Let's denote:
$$Q_k := (k,k+1)\times(k,k+1)$$ $$V_k :=(k,k+1)\times(-2k,-k)$$
let be $$F(x,y) = \sum_{k=1}^{+\infty} \frac{1}{x^2+y^2}(\mathbf{1}_{Q_k}(x,y)-\mathbf{1}_{V_k}(x,y))$$
Verify that $F$ is measurable and limited in $\mathbb{R^2}$ showing a lower and upper bound.

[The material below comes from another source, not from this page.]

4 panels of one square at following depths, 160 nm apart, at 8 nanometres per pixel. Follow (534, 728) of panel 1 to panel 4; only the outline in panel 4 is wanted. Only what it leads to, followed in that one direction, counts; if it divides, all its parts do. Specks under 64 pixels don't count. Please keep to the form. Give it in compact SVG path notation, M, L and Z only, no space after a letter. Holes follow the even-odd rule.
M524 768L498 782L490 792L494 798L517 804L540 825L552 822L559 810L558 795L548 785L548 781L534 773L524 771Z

Denoted $H_+ := \{(x,y)\in \mathbb{R}^2 : y>0\} $ $H_- := \{(x,y)\in \mathbb{R}^2 : y<0\} $, establish whether $F\in L^1(H_+)$ and whether $ F\in L^1(H_-)$
Calculate, if it exist, $\int_{R^2} F(x,y)dxdy$
I'll post an answer given by a friend of mine on the main problem: the integration on $H_+$ or $H_-$
Let's consider $H_+$
$$\int_{H_+} F(x,y)dm = \sum_{k=1}^{\infty} \int_{Q_k} F(x,y)dm \le \sum_{k=1}^{\infty}\int_{k}^{k+1}\int_{k}^{k+1}\frac{1}{x^2+y^2}dxdy$$
Now, because $x \in (k,k+1)$,
$$ k < x \ \ \Rightarrow \ \ k^2 < x^2 \ \ \Rightarrow \ \ \ 2k^2<x^2 + y^2 \ \ \Rightarrow \ \ \frac{1}{x^2 + y^2} < \frac{1}{2k^2}$$
So we can conclude
$$\sum_{k=1}^{\infty}\int_{k}^{k+1}\int_{k}^{k+1}\frac{1}{x^2+y^2}dxdy < \sum_{k=1}^{\infty} \frac{1}{2k^2} < \infty$$